Randal March looked at her gravely.
“Well, I have no objection. What else?”
Miss Silver met his look with one to the full as grave.
“Thank you, Randal. The second point concerns the identification of the body.”
Frank Abbott’s colourless eyebrows rose perceptibly. There was a brief but startled pause before March said,
“Luke White’s body was seen by everyone in the house. Castell has made the formal identification. Do you suggest that there is any doubt about the matter?”
“Yes, Randal, I do.”
“My dear Miss Silver!”
She coughed.
“You say that the body was seen by everyone. There were three, or at the most four, people present to whom Luke White was not a complete stranger. They were Castell, Eily, Florence Duke, and perhaps Mr. Jacob Taverner. To the others-and I include myself-what they saw was a dead man lying face downwards dressed as they had all the previous evening seen Luke White dressed, in dark trousers and a grey linen coat. Let us now take the three or four people who really knew Luke White. Mr. Jacob Taverner did not go near the body. Eily was overcome with horror and half fainting. Castell identifies the dead man as Luke
White, and it is his identification that is in question. Florence Duke actually handled the body. We have no means of knowing whether her subsequent condition of shock was due to the fact that she accepted it as that of her husband, or-” She paused.
March said,
“Or what?”
“Or that she did not.”
“You suggest?”
“That the body was not that of Luke White. If she had realized this she would, I think, have known that her husband must be a party to the murder. She knew him to be a most unscrupulous man. She may have known more than that, but she had once cared for him very much, and she had suddenly to decide whether she would shield him or give him away. I think all her behaviour is accounted for if you accept the theory that she made up her mind to shield him.”

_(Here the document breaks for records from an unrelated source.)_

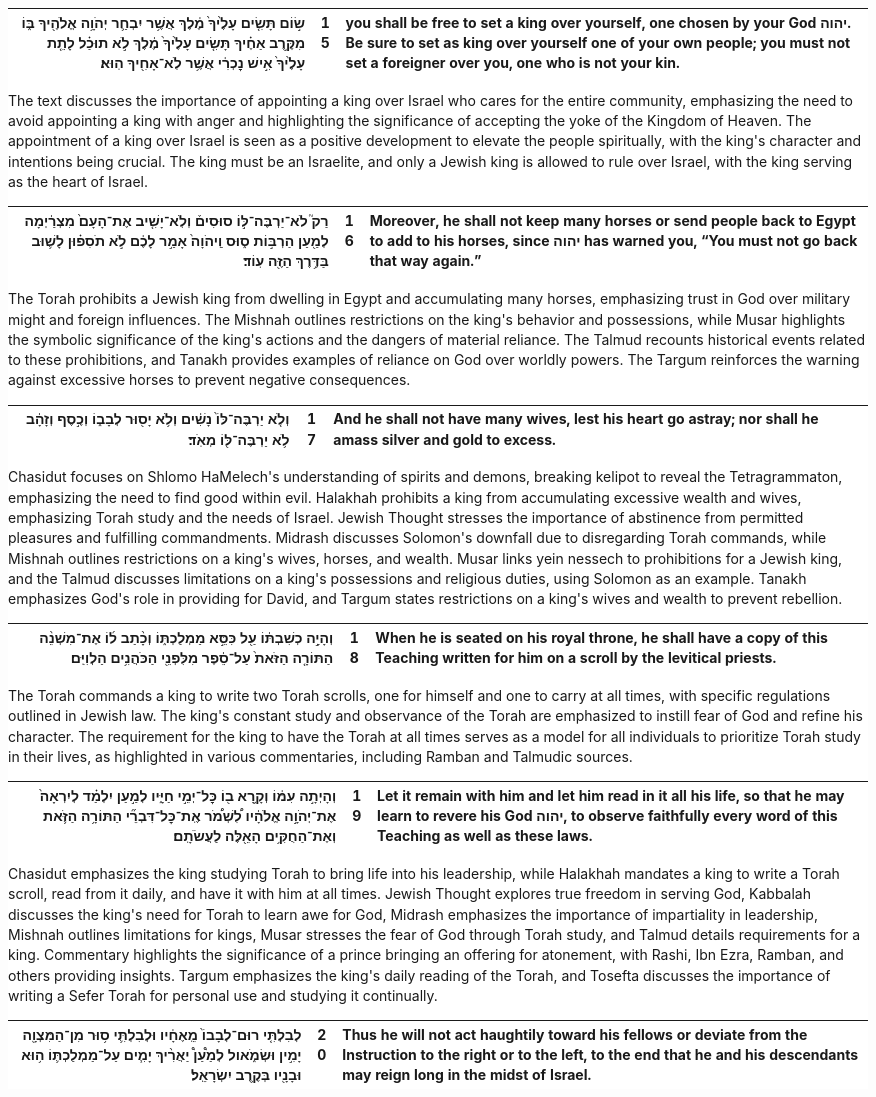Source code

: |שׂ֣וֹם תָּשִׂ֤ים עָלֶ֙יךָ֙ מֶ֔לֶךְ אֲשֶׁ֥ר יִבְחַ֛ר יְהֹוָ֥ה אֱלֹהֶ֖יךָ בּ֑וֹ מִקֶּ֣רֶב אַחֶ֗יךָ תָּשִׂ֤ים עָלֶ֙יךָ֙ מֶ֔לֶךְ לֹ֣א תוּכַ֗ל לָתֵ֤ת עָלֶ֙יךָ֙ אִ֣ישׁ נׇכְרִ֔י אֲשֶׁ֥ר לֹֽא־אָחִ֖יךָ הֽוּא׃|15|you shall be free to set a king over yourself, one chosen by your God יהוה. Be sure to set as king over yourself one of your own people; you must not set a foreigner over you, one who is not your kin.|
|--:|:-:|:--|

The text discusses the importance of appointing a king over Israel who cares for the entire community, emphasizing the need to avoid appointing a king with anger and highlighting the significance of accepting the yoke of the Kingdom of Heaven. The appointment of a king over Israel is seen as a positive development to elevate the people spiritually, with the king's character and intentions being crucial. The king must be an Israelite, and only a Jewish king is allowed to rule over Israel, with the king serving as the heart of Israel. 

|רַק֮ לֹא־יַרְבֶּה־לּ֣וֹ סוּסִים֒ וְלֹֽא־יָשִׁ֤יב אֶת־הָעָם֙ מִצְרַ֔יְמָה לְמַ֖עַן הַרְבּ֣וֹת ס֑וּס וַֽיהֹוָה֙ אָמַ֣ר לָכֶ֔ם לֹ֣א תֹסִפ֗וּן לָשׁ֛וּב בַּדֶּ֥רֶךְ הַזֶּ֖ה עֽוֹד׃|16|Moreover, he shall not keep many horses or send people back to Egypt to add to his horses, since יהוה has warned you, “You must not go back that way again.”|
|--:|:-:|:--|

The Torah prohibits a Jewish king from dwelling in Egypt and accumulating many horses, emphasizing trust in God over military might and foreign influences. The Mishnah outlines restrictions on the king's behavior and possessions, while Musar highlights the symbolic significance of the king's actions and the dangers of material reliance. The Talmud recounts historical events related to these prohibitions, and Tanakh provides examples of reliance on God over worldly powers. The Targum reinforces the warning against excessive horses to prevent negative consequences. 

|וְלֹ֤א יַרְבֶּה־לּוֹ֙ נָשִׁ֔ים וְלֹ֥א יָס֖וּר לְבָב֑וֹ וְכֶ֣סֶף וְזָהָ֔ב לֹ֥א יַרְבֶּה־לּ֖וֹ מְאֹֽד׃|17|And he shall not have many wives, lest his heart go astray; nor shall he amass silver and gold to excess.|
|--:|:-:|:--|

Chasidut focuses on Shlomo HaMelech's understanding of spirits and demons, breaking kelipot to reveal the Tetragrammaton, emphasizing the need to find good within evil. Halakhah prohibits a king from accumulating excessive wealth and wives, emphasizing Torah study and the needs of Israel. Jewish Thought stresses the importance of abstinence from permitted pleasures and fulfilling commandments. Midrash discusses Solomon's downfall due to disregarding Torah commands, while Mishnah outlines restrictions on a king's wives, horses, and wealth. Musar links yein nessech to prohibitions for a Jewish king, and the Talmud discusses limitations on a king's possessions and religious duties, using Solomon as an example. Tanakh emphasizes God's role in providing for David, and Targum states restrictions on a king's wives and wealth to prevent rebellion. 

|וְהָיָ֣ה כְשִׁבְתּ֔וֹ עַ֖ל כִּסֵּ֣א מַמְלַכְתּ֑וֹ וְכָ֨תַב ל֜וֹ אֶת־מִשְׁנֵ֨ה הַתּוֹרָ֤ה הַזֹּאת֙ עַל־סֵ֔פֶר מִלִּפְנֵ֖י הַכֹּהֲנִ֥ים הַלְוִיִּֽם׃|18|When he is seated on his royal throne, he shall have a copy of this Teaching written for him on a scroll by  the levitical priests.|
|--:|:-:|:--|

The Torah commands a king to write two Torah scrolls, one for himself and one to carry at all times, with specific regulations outlined in Jewish law. The king's constant study and observance of the Torah are emphasized to instill fear of God and refine his character. The requirement for the king to have the Torah at all times serves as a model for all individuals to prioritize Torah study in their lives, as highlighted in various commentaries, including Ramban and Talmudic sources. 

|וְהָיְתָ֣ה עִמּ֔וֹ וְקָ֥רָא ב֖וֹ כׇּל־יְמֵ֣י חַיָּ֑יו לְמַ֣עַן יִלְמַ֗ד לְיִרְאָה֙ אֶת־יְהֹוָ֣ה אֱלֹהָ֔יו לִ֠שְׁמֹ֠ר אֶֽת־כׇּל־דִּבְרֵ֞י הַתּוֹרָ֥ה הַזֹּ֛את וְאֶת־הַחֻקִּ֥ים הָאֵ֖לֶּה לַעֲשֹׂתָֽם׃|19|Let it remain with him and let him read in it all his life, so that he may learn to revere his God יהוה, to observe faithfully every word of this Teaching as well as these laws.|
|--:|:-:|:--|

Chasidut emphasizes the king studying Torah to bring life into his leadership, while Halakhah mandates a king to write a Torah scroll, read from it daily, and have it with him at all times. Jewish Thought explores true freedom in serving God, Kabbalah discusses the king's need for Torah to learn awe for God, Midrash emphasizes the importance of impartiality in leadership, Mishnah outlines limitations for kings, Musar stresses the fear of God through Torah study, and Talmud details requirements for a king. Commentary highlights the significance of a prince bringing an offering for atonement, with Rashi, Ibn Ezra, Ramban, and others providing insights. Targum emphasizes the king's daily reading of the Torah, and Tosefta discusses the importance of writing a Sefer Torah for personal use and studying it continually. 

|לְבִלְתִּ֤י רוּם־לְבָבוֹ֙ מֵֽאֶחָ֔יו וּלְבִלְתִּ֛י ס֥וּר מִן־הַמִּצְוָ֖ה יָמִ֣ין וּשְׂמֹ֑אול לְמַ֩עַן֩ יַאֲרִ֨יךְ יָמִ֧ים עַל־מַמְלַכְתּ֛וֹ ה֥וּא וּבָנָ֖יו בְּקֶ֥רֶב יִשְׂרָאֵֽל׃|20|Thus he will not act haughtily toward his fellows or deviate from the Instruction to the right or to the left, to the end that he and his descendants may reign long in the midst of Israel.|
|--:|:-:|:--|
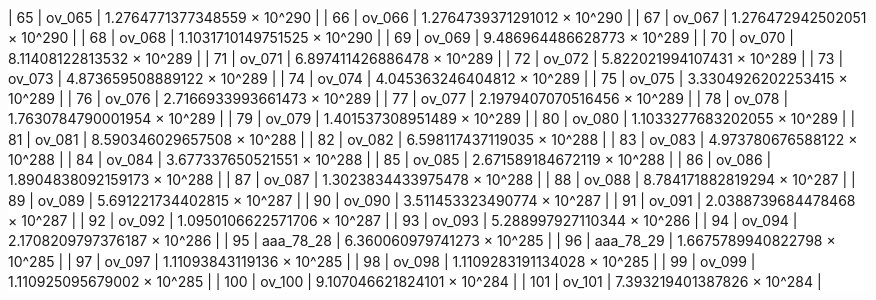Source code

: | 65 | ov_065 | 1.2764771377348559 × 10^290 |
| 66 | ov_066 | 1.2764739371291012 × 10^290 |
| 67 | ov_067 | 1.276472942502051 × 10^290 |
| 68 | ov_068 | 1.1031710149751525 × 10^290 |
| 69 | ov_069 | 9.486964486628773 × 10^289 |
| 70 | ov_070 | 8.11408122813532 × 10^289 |
| 71 | ov_071 | 6.897411426886478 × 10^289 |
| 72 | ov_072 | 5.822021994107431 × 10^289 |
| 73 | ov_073 | 4.873659508889122 × 10^289 |
| 74 | ov_074 | 4.045363246404812 × 10^289 |
| 75 | ov_075 | 3.3304926202253415 × 10^289 |
| 76 | ov_076 | 2.7166933993661473 × 10^289 |
| 77 | ov_077 | 2.1979407070516456 × 10^289 |
| 78 | ov_078 | 1.7630784790001954 × 10^289 |
| 79 | ov_079 | 1.401537308951489 × 10^289 |
| 80 | ov_080 | 1.1033277683202055 × 10^289 |
| 81 | ov_081 | 8.590346029657508 × 10^288 |
| 82 | ov_082 | 6.598117437119035 × 10^288 |
| 83 | ov_083 | 4.973780676588122 × 10^288 |
| 84 | ov_084 | 3.677337650521551 × 10^288 |
| 85 | ov_085 | 2.671589184672119 × 10^288 |
| 86 | ov_086 | 1.8904838092159173 × 10^288 |
| 87 | ov_087 | 1.3023834433975478 × 10^288 |
| 88 | ov_088 | 8.784171882819294 × 10^287 |
| 89 | ov_089 | 5.691221734402815 × 10^287 |
| 90 | ov_090 | 3.511453323490774 × 10^287 |
| 91 | ov_091 | 2.0388739684478468 × 10^287 |
| 92 | ov_092 | 1.0950106622571706 × 10^287 |
| 93 | ov_093 | 5.288997927110344 × 10^286 |
| 94 | ov_094 | 2.1708209797376187 × 10^286 |
| 95 | aaa_78_28 | 6.360060979741273 × 10^285 |
| 96 | aaa_78_29 | 1.6675789940822798 × 10^285 |
| 97 | ov_097 | 1.11093843119136 × 10^285 |
| 98 | ov_098 | 1.1109283191134028 × 10^285 |
| 99 | ov_099 | 1.110925095679002 × 10^285 |
| 100 | ov_100 | 9.107046621824101 × 10^284 |
| 101 | ov_101 | 7.393219401387826 × 10^284 |
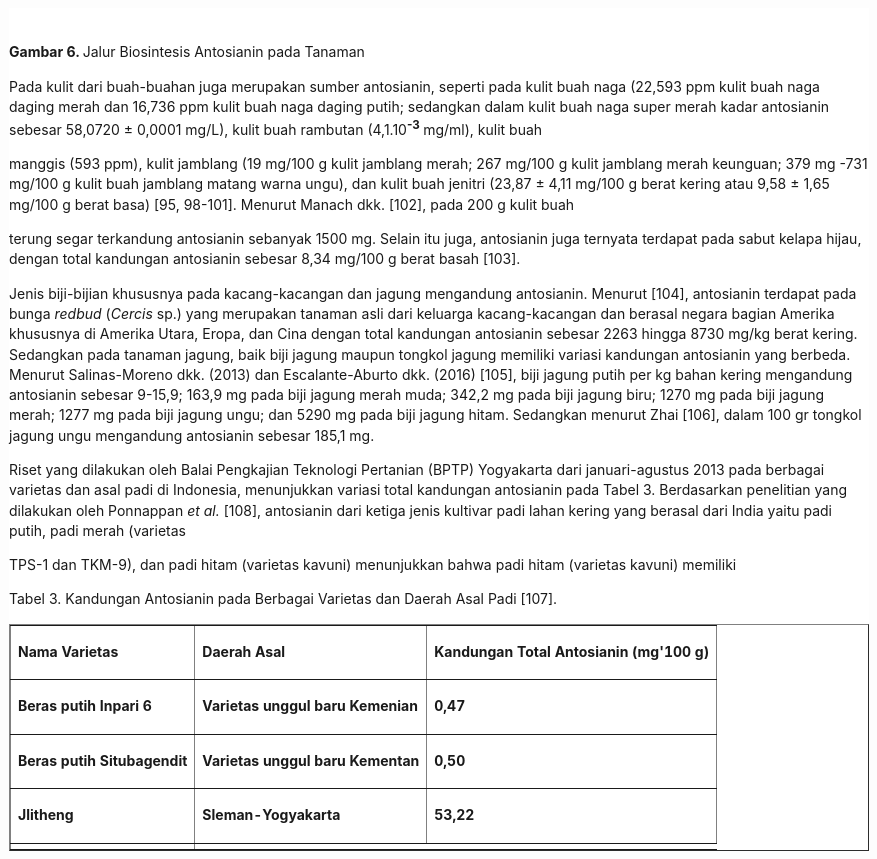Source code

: </div><br clear="all">
<p><span class="font6" style="font-weight:bold;">Gambar 6. </span><span class="font6">Jalur Biosintesis Antosianin pada Tanaman</span></p>
<p><span class="font6">Pada kulit dari buah-buahan juga merupakan sumber antosianin, seperti pada kulit buah naga (22,593 ppm kulit buah naga daging merah dan 16,736 ppm kulit buah naga daging putih; sedangkan dalam kulit buah naga super merah kadar antosianin sebesar 58,0720 ± 0,0001 mg/L), kulit buah rambutan (4,1.10</span><span class="font3" style="font-weight:bold;"><sup>-3</sup> </span><span class="font6">mg/ml), kulit buah</span></p>
<p><span class="font6">manggis (593 ppm), kulit jamblang (19 mg/100 g kulit jamblang merah; 267 mg/100 g kulit jamblang merah keunguan; 379 mg -731 mg/100 g kulit buah jamblang matang warna ungu), dan kulit buah jenitri (23,87 ± 4,11 mg/100 g berat kering atau 9,58 ± 1,65 mg/100 g berat basa) [95, 98-101]. Menurut Manach dkk. [102], pada 200 g kulit buah</span></p>
<p><span class="font6">terung segar terkandung antosianin sebanyak 1500 mg. Selain itu juga, antosianin juga ternyata terdapat pada sabut kelapa hijau, dengan total kandungan antosianin sebesar 8,34 mg/100 g berat basah [103].</span></p>
<p><span class="font6">Jenis biji-bijian khususnya pada kacang-kacangan dan jagung mengandung antosianin. Menurut [104], antosianin terdapat pada bunga </span><span class="font6" style="font-style:italic;">redbud</span><span class="font6"> (</span><span class="font6" style="font-style:italic;">Cercis</span><span class="font6"> sp.) yang merupakan tanaman asli dari keluarga kacang-kacangan dan berasal negara bagian Amerika khususnya di Amerika Utara, Eropa, dan Cina dengan total kandungan antosianin sebesar 2263 hingga 8730 mg/kg berat kering. Sedangkan pada tanaman jagung, baik biji jagung maupun tongkol jagung memiliki variasi kandungan antosianin yang berbeda. Menurut Salinas-Moreno dkk. (2013) dan Escalante-Aburto dkk. (2016) [105], biji jagung putih per kg bahan kering mengandung antosianin sebesar 9-15,9; 163,9 mg pada biji jagung merah muda; 342,2 mg pada biji jagung biru; 1270 mg pada biji jagung merah; 1277 mg pada biji jagung ungu; dan 5290 mg pada biji jagung hitam. Sedangkan menurut Zhai [106], dalam 100 gr tongkol jagung ungu mengandung antosianin sebesar 185,1 mg.</span></p>
<p><span class="font6">Riset yang dilakukan oleh Balai Pengkajian Teknologi Pertanian (BPTP) Yogyakarta dari januari-agustus 2013 pada berbagai varietas dan asal padi di Indonesia, menunjukkan variasi total kandungan antosianin pada Tabel 3. Berdasarkan penelitian yang dilakukan oleh Ponnappan </span><span class="font6" style="font-style:italic;">et al.</span><span class="font6"> [108], antosianin dari ketiga jenis kultivar padi lahan kering yang berasal dari India yaitu padi putih, padi merah (varietas</span></p>
<p><span class="font6">TPS-1 dan TKM-9), dan padi hitam (varietas kavuni) menunjukkan bahwa padi hitam (varietas kavuni) memiliki</span></p>
<p><span class="font6">Tabel 3. Kandungan Antosianin pada Berbagai Varietas dan Daerah Asal Padi [107].</span></p>
<table border="1">
<tr><td style="vertical-align:middle;">
<p><span class="font1" style="font-weight:bold;">Nama Varietas</span></p></td><td style="vertical-align:middle;">
<p><span class="font1" style="font-weight:bold;">Daerah Asal</span></p></td><td style="vertical-align:bottom;">
<p><span class="font1" style="font-weight:bold;">Kandungan Total Antosianin (mg'100 g)</span></p></td></tr>
<tr><td style="vertical-align:top;">
<p><span class="font1" style="font-weight:bold;">Beras putih Inpari 6</span></p></td><td style="vertical-align:top;">
<p><span class="font1" style="font-weight:bold;">Varietas unggul baru Kemenian</span></p></td><td style="vertical-align:top;">
<p><span class="font1" style="font-weight:bold;">0,47</span></p></td></tr>
<tr><td style="vertical-align:top;">
<p><span class="font1" style="font-weight:bold;">Beras putih Situbagendit</span></p></td><td style="vertical-align:top;">
<p><span class="font1" style="font-weight:bold;">Varietas unggul baru Kementan</span></p></td><td style="vertical-align:top;">
<p><span class="font1" style="font-weight:bold;">0,50</span></p></td></tr>
<tr><td style="vertical-align:top;">
<p><span class="font1" style="font-weight:bold;">Jlitheng</span></p></td><td style="vertical-align:top;">
<p><span class="font1" style="font-weight:bold;">Sleman-Yogyakarta</span></p></td><td style="vertical-align:top;">
<p><span class="font1" style="font-weight:bold;">53,22</span></p></td></tr>
<tr><td style="vertical-align:top;">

“But, my dear Miss Silver-” March broke off. “Are you suggesting that the murdered man was-”
“Albert Miller.”
Frank Abbott straightened up. March leaned forward.
“Albert Miller!”
“I think it possible.”
“But-was there any likeness?”
“Oh, yes, a very strong one. They were both grandsons of the disreputable Luke, old Jeremiah Taverner’s fourth son. Luke White was the elder, and much the stronger character, but the resemblance was very decided. I was struck by it as soon as I saw them.”
“You did see them together?”
“They were practically side by side whilst we were having coffee in the lounge on Saturday night. Even the difference in dress and the fact that one man was drunk and the other sober could not disguise the likeness. I do not mean that I would have mistaken one for the other in life, because there was a very obvious divergence of character, but if I had been shown the dead body of one dressed in the clothes of the other, I cannot say whether I would have suspected anything.”
“Then what makes you suspect anything now?”
Miss Silver gazed at him thoughtfully.